One night, when he shows up for an impromptu and thoroughly depressing set at a local comedy club, he meets Ira Wright, with which Seth Rogen
aptly imbues with his everyman goofy charm (something he's much better at than when he tries to play unlikable characters such as in 'Observe and Report'). Ira wants to be a comedian but can't find his stage persona or get over his nervousness. For whatever reason, George decides that he might be a good guy to hire as a writer for comedy for him and as a personal assistant. Their relationship develops slowly into something resembling an actual friendship, which is a difficult step for George who is more used to yelling until he gets what he wants. Ira encourages and talks George into being open about his fatal illness and he re-connects with an old flame, Laura Anderson (Judd Apatow's wife Leslie Mann
), who forgives his long-ago indiscretion in view of his current predicament. But, when the experimental medicine George is on actually works and he goes into remission, the question is posed to whether he actually learned something from standing at the brink or if the old George will just pop right back.
is only Judd Apatow
's third film to direct (he wrote it as well) and you can follow his path towards a more mature style. Both his previous films, The 40 Year Old Virgin
and Knocked Up
were excellent comedies but here he's developed characters who are all too real and understandable and behave like people do, while also delivering a somewhat cutting look at Hollywood, ala "The Player". This resembles nothing so much as, and I'm not the first critic to point this out, James L. Brooks and I mean that in a very good way.

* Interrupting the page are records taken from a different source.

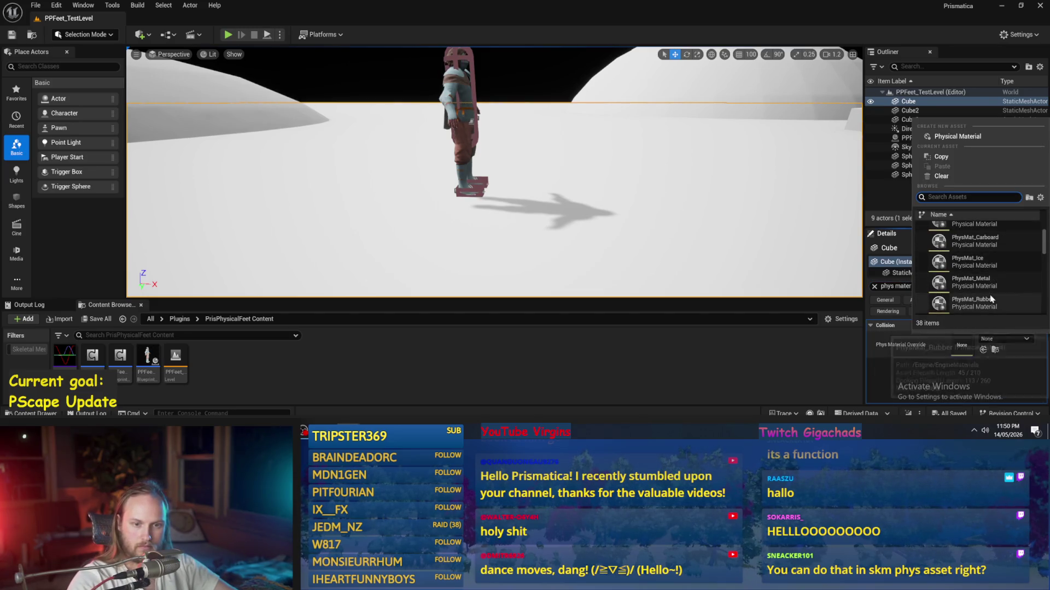
{"action": "left_click", "coordinate": [991, 297]}
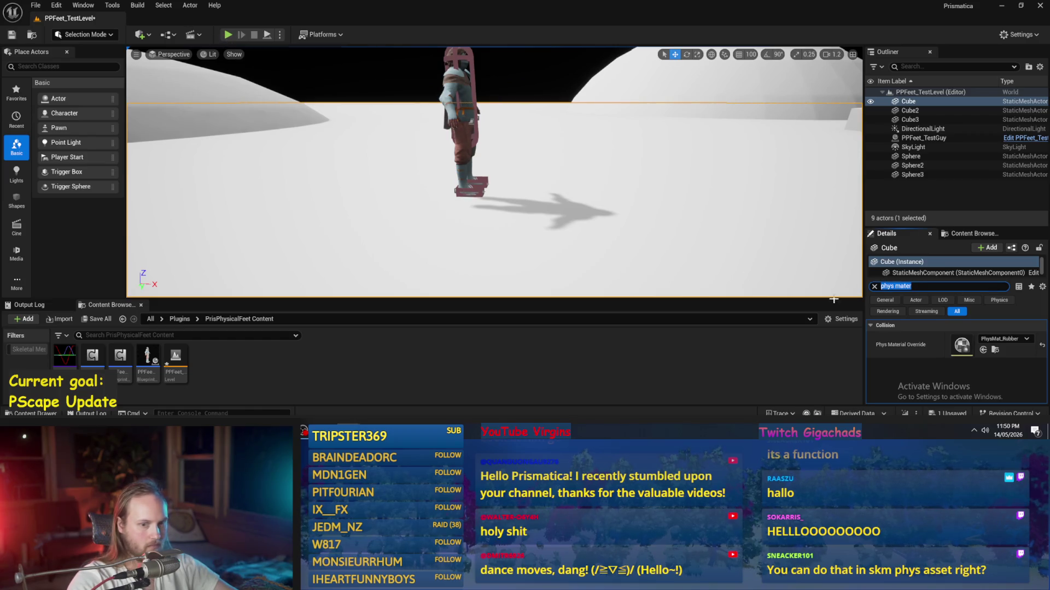
{"action": "key", "text": "ctrl+s"}
- Play-test on the rubber floor, ejecting to watch the ragdoll from the side, then stop
{"action": "left_click", "coordinate": [228, 34]}
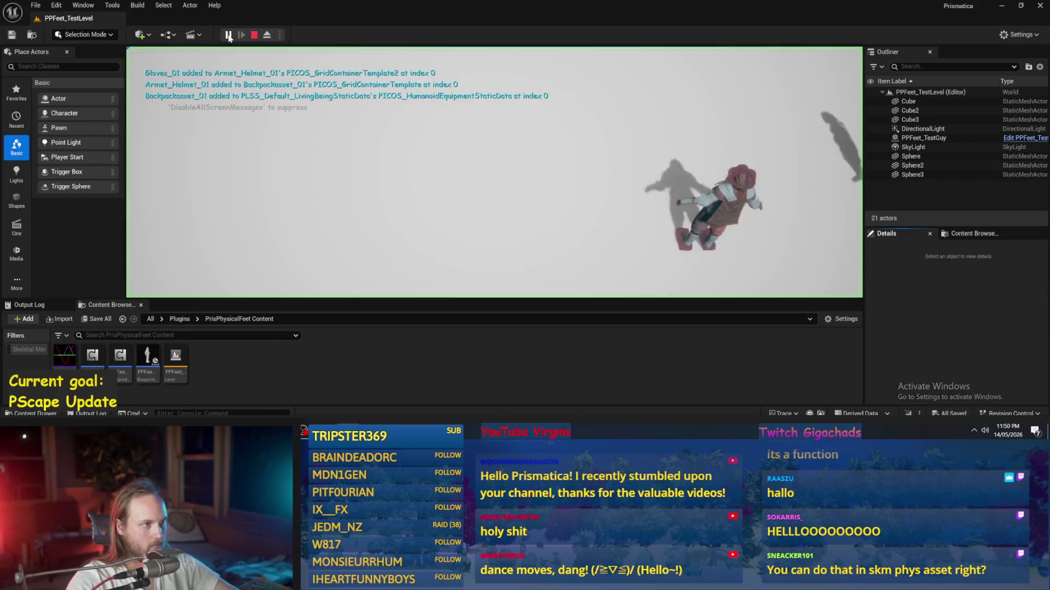
{"action": "left_click", "coordinate": [266, 35]}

Performances are dead-on all around except for maybe Eric Bana
as Laura's husband who maybe is just a little too manic. But I'm nit-picking. The only bad thing here really is that the third act, as George starts to show an uncomfortable amount of old George, perhaps goes on about 20 minutes too long. The movie is two and a half hours and easily could have cut down some from that sequence specifically. You won't mind too much though, as "Funny People" will charm you, engage you, and most importantly, make you laugh out loud.
Cyrus gives this a high Full Price!!